Gather all lines in the entries that include the word "migration".

◆ Exercise input:
━━━━━━

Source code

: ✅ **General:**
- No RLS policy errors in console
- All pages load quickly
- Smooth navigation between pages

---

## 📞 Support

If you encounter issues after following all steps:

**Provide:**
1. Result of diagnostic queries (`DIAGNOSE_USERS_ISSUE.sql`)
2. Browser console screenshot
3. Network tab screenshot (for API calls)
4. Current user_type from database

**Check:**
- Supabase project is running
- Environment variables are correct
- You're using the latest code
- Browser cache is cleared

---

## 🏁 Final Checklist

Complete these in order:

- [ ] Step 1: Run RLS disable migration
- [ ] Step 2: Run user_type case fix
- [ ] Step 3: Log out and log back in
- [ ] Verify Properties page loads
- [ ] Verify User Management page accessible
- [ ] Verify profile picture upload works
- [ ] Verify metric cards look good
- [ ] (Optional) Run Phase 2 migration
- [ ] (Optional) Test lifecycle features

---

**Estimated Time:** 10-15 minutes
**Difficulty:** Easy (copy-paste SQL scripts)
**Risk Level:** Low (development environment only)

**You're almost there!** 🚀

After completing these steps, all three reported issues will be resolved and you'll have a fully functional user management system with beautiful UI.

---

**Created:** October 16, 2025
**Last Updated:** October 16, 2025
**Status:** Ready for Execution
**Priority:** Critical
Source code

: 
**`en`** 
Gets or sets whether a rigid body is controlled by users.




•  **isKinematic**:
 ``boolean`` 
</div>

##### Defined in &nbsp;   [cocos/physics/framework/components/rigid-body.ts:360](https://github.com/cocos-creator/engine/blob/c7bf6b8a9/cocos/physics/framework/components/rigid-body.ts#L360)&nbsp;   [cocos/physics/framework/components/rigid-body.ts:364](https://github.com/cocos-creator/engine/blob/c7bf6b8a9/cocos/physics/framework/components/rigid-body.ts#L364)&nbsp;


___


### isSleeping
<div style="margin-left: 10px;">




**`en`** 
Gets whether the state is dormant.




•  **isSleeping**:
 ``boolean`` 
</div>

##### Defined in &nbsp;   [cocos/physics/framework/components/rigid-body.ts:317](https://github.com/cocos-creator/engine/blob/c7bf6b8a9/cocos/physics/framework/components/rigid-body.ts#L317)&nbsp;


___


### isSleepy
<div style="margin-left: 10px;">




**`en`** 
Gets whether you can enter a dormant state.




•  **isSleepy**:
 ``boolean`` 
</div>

━━━━━━

◆ Result of this task:
- [ ] Step 1: Run RLS disable migration
- [ ] (Optional) Run Phase 2 migration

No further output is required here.